At the same time, standard home buildings and contents policies don’t usually cover malicious or intentional damage by tenants or the failure to pay rent. This is where ‘landlord insurance’ comes in handy. Landlord insurance is a policy that covers a property owner from financial losses connected with their rental property. It usually covers the following events:
- Malicious or intentional damage to the property by a tenant or their guests
- Theft by the tenant or their guests
- Loss of rent if the tenant defaults on their payments
- Liability, including for a claim against you by the tenant, and
- Legal expenses incurred in taking action against a tenant.
It’s important to remember that not all landlord protection policies are the same. Some, for instance, are designed to be taken out in addition to a typical home and contents or strata title policy, while others are more comprehensive. Meanwhile, other policies allow you to take out cover for the contents of the property, which is useful if you rent out a partially or fully furnished property.

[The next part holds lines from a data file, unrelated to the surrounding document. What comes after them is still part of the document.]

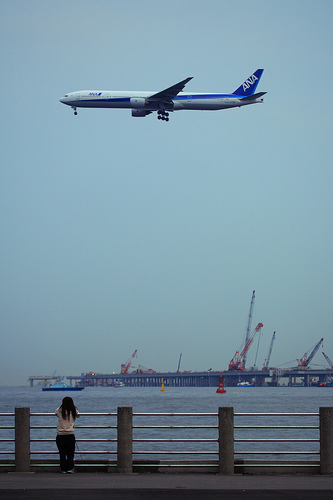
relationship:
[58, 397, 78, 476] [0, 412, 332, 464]
girl on bars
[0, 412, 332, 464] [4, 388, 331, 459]
bars near water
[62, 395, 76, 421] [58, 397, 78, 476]
hair on girl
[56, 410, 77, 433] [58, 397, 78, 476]
shirt on girl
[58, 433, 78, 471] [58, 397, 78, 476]
pants on girl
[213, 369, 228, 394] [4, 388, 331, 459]
buoy on water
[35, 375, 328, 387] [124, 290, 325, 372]
deck with cranes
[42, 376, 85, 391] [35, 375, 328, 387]
blue passing deck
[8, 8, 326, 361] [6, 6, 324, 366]
blue overhead sky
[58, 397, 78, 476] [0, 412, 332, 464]
woman taller than bars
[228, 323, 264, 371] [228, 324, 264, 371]
crane huge crane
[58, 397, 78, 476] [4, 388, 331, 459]
woman looking at ocean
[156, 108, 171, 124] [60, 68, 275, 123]
wheels on plane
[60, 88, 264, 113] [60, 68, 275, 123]
white flying plane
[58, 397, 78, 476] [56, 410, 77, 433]
girl in shirt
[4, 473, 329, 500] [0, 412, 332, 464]
boardwalk with bars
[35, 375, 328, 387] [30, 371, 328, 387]
bridge in deck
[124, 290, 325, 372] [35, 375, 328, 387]
equipment building bridge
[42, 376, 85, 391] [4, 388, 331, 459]
blue on water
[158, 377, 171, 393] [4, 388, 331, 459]
buoy on water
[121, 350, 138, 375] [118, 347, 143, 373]
crane tall crane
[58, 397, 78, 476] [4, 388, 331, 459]
woman looking at water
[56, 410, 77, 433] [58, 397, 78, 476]
shirt worn by women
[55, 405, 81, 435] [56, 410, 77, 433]
shirt sleeve shirt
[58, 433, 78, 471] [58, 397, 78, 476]
sweatpants worn by woman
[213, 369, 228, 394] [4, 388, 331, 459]
dinghy in water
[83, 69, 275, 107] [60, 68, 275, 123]
blue flying plane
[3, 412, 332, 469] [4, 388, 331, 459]
bars next to water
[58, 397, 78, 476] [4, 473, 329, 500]
woman on sidewalk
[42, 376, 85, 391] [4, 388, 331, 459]
blue in water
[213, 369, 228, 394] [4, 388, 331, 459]
buoy in water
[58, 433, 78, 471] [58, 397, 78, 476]
pants on woman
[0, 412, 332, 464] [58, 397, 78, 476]
bars protecting bystanders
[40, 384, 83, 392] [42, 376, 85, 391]
blue smaller blue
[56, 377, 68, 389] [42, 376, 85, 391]
white smaller blue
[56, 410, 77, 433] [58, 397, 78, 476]
sweatshirt on woman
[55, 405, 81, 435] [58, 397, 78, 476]
shirt on woman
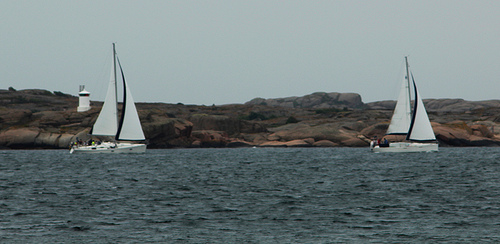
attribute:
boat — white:
[67, 141, 147, 154]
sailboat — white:
[69, 40, 147, 157]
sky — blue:
[2, 0, 499, 105]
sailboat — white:
[364, 52, 453, 160]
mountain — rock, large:
[244, 89, 373, 119]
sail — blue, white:
[405, 60, 437, 142]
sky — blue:
[153, 3, 326, 105]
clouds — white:
[3, 10, 494, 87]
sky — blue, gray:
[3, 3, 493, 95]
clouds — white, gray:
[194, 17, 320, 89]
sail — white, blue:
[402, 74, 436, 142]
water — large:
[157, 189, 374, 233]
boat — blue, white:
[368, 56, 438, 152]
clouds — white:
[1, 0, 499, 103]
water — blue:
[19, 162, 483, 230]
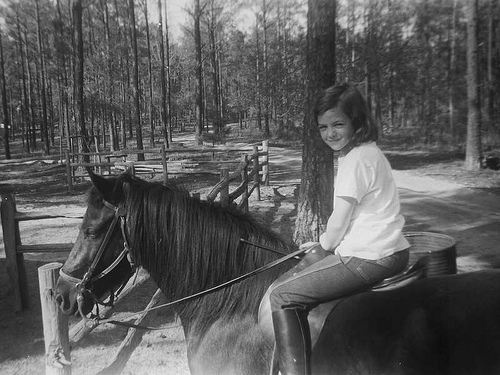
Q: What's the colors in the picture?
A: Black and white.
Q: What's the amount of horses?
A: One.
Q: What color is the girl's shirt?
A: White.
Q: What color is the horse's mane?
A: Black.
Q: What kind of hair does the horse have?
A: Straight.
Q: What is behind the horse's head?
A: A forest.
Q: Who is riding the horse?
A: A little girl.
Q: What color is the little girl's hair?
A: Black.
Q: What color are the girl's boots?
A: Black.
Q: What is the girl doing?
A: Riding a horse.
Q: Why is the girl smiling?
A: She is happy.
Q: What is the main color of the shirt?
A: White.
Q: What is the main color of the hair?
A: Brown.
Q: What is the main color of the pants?
A: Gray.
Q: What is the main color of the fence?
A: Brown.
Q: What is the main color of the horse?
A: Black.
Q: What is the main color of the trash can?
A: Gray.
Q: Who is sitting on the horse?
A: A girl.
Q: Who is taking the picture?
A: A photographer.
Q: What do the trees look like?
A: The trees are bare.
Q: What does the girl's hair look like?
A: The girl's hair is brown?.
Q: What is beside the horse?
A: A barrel.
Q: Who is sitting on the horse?
A: Girl.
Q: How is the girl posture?
A: Straight up.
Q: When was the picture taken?
A: Daytime.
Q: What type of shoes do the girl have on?
A: Boots.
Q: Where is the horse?
A: Ranch.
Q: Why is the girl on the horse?
A: To ride.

If you are renting out a furnished apartment, you might need to check whether a landlord insurance policy will extend to covering damage to furniture, whitegoods and the like. If it doesn’t, it might be worth seeking out separate contents insurance to cover damage to the furniture you have made available to your tenants.
If you own a short-stay rental property, such as a holiday rental, which is professionally managed you can get a short-stay landlord policy which covers situations unique to holiday properties.
Finally, landlord insurance might be tax deductible, but be sure to check with your accountant before making a claim.
There are several companies that offer landlord insurance which you can research and compare at comparethemarket.com.au or Canstar. It might also be worthwhile speaking to the provider of your existing insurance policies such as your home or car insurance as they might offer a multi policy discount.